The breach occurred when the company applied a code change at 4:54 p.m. EST on June 19 that caused problems with the authentication mechanism, Arash Ferdowsi, Dropbox CTO and founder, wrote in the company blog June 20. The problem was discovered about four hours later and Dropbox killed all of the sessions of those who were logged in and accessing the data.

The password issue allowed anyone in the world to access any of the 25 million accounts and the information stored inside by typing in any string as the password. The bug was possible because Dropbox handles encryption and decryption on its servers instead of the individual user computers. Since it holds the encryption key, it controls who can open the files, not the user.

"This should never have happened. We are scrutinizing our controls, and we will be implementing additional safeguards to prevent this from happening again," Ferdowsi wrote in his blog.

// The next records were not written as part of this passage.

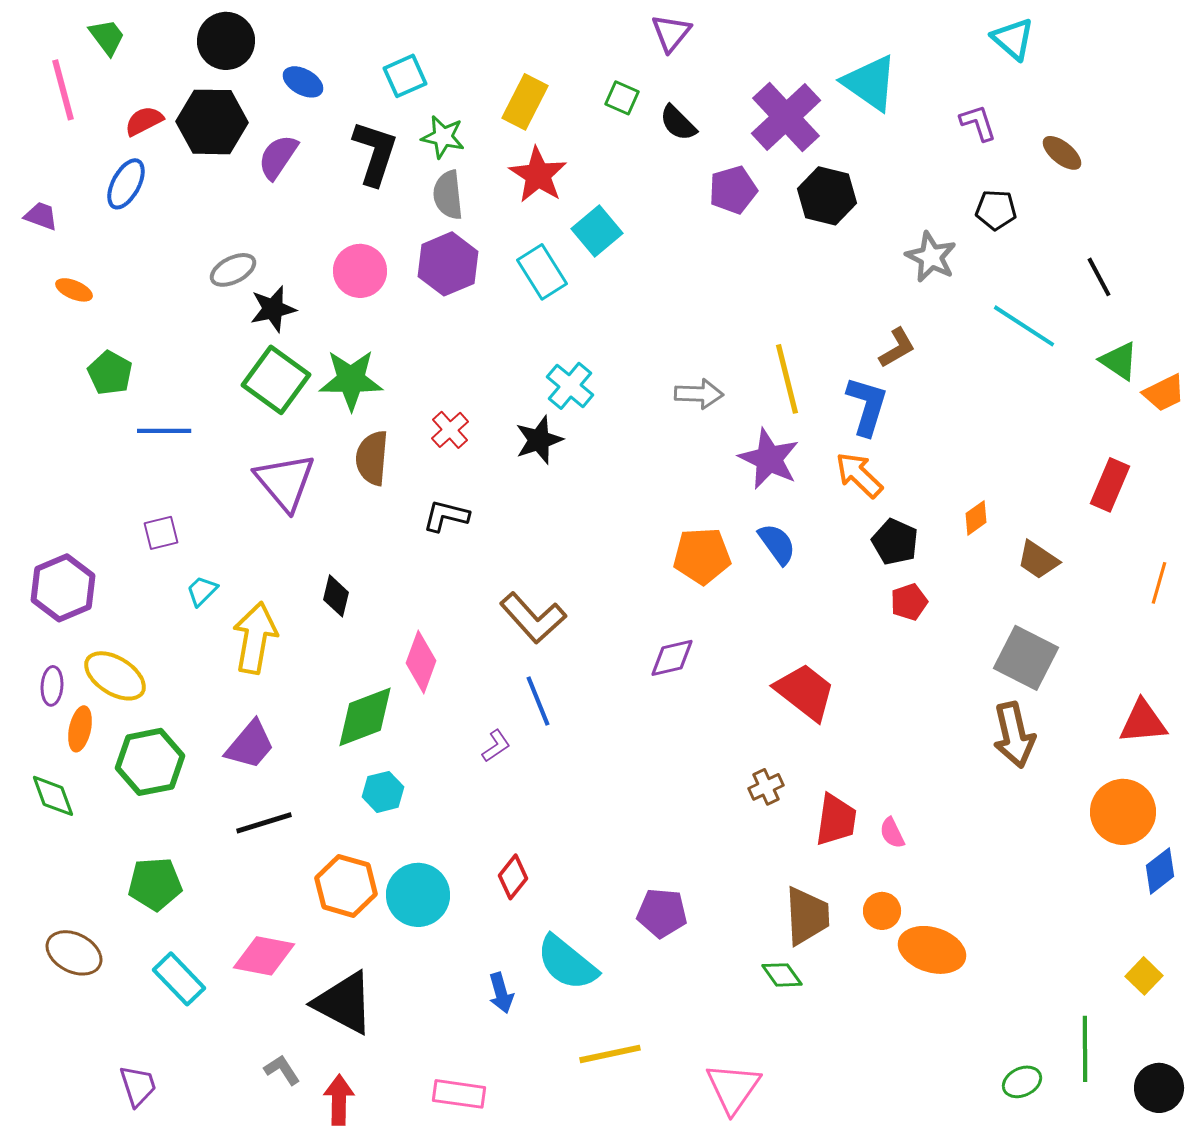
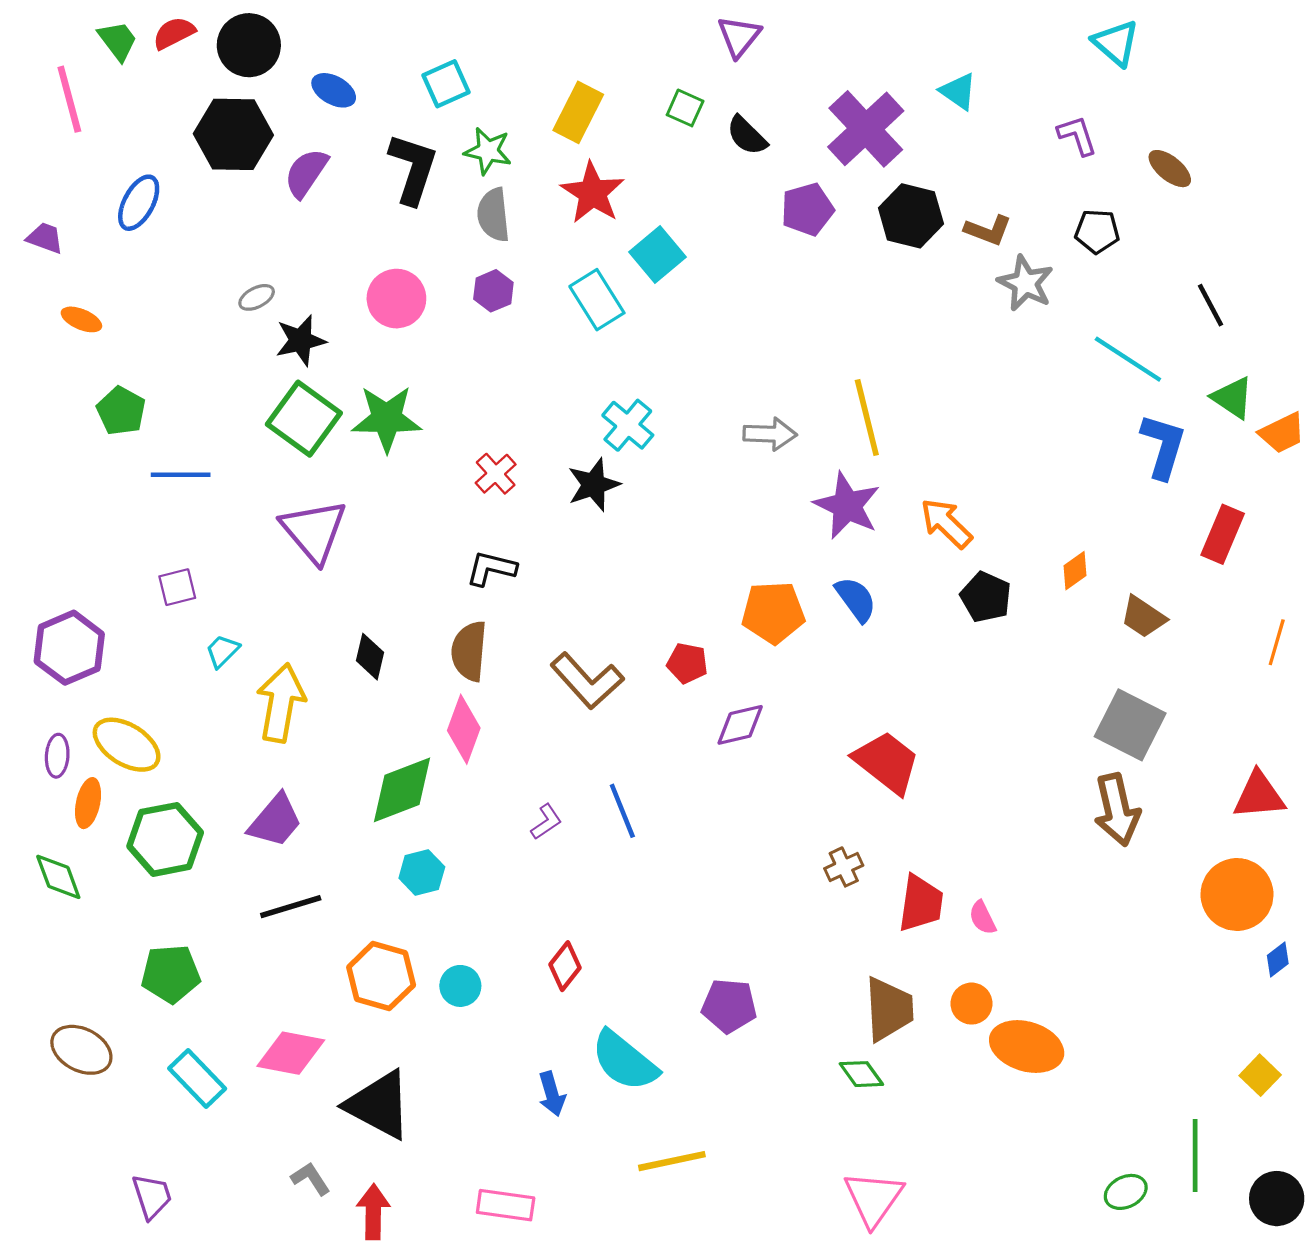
cyan triangle: (870, 83) -> (958, 91), size x0.6
red semicircle: (144, 121) -> (174, 33), moved
purple hexagon: (448, 264) -> (493, 291), size x0.6
gray ellipse: (233, 270) -> (257, 297), size x0.7
brown L-shape: (897, 348) -> (988, 230), moved, turned 51
blue L-shape: (867, 406) -> (1163, 446), moved
brown semicircle: (372, 458) -> (469, 651), moved
red pentagon: (909, 602) -> (687, 663), moved, turned 30
blue line: (538, 701) -> (622, 811), moved
blue diamond: (1160, 871) -> (1278, 959), size x0.7
cyan circle: (418, 895) -> (460, 986), size x0.6
pink triangle: (733, 1088) -> (873, 1199), moved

The issue was fixed at 8:46 p.m. EST, five minutes after it learned of the issue, according to Ferdowsi. The company also notified all those who had logged in during that four-hour window and asked them to review their account activity details. Concerned users can also directly contact Dropbox either through support@dropbox.com or security@dropbox.com, the company said.

“This kind of event underscores what a lot of people have been saying for a while no cloud provider is immune from making the same basic administration mistakes that all other organizations make,” Geoff Webb, senior product manager at Credant Technologies, told eWEEK. The difference for cloud providers is that when a problem occurs, it affects a bigger user base. Much of the data is “probably not sensitive at all,” but considering many enterprises rely on the service to store business information, having accounts unprotected for several hours increases the potential of a damaging data breach, Webb said.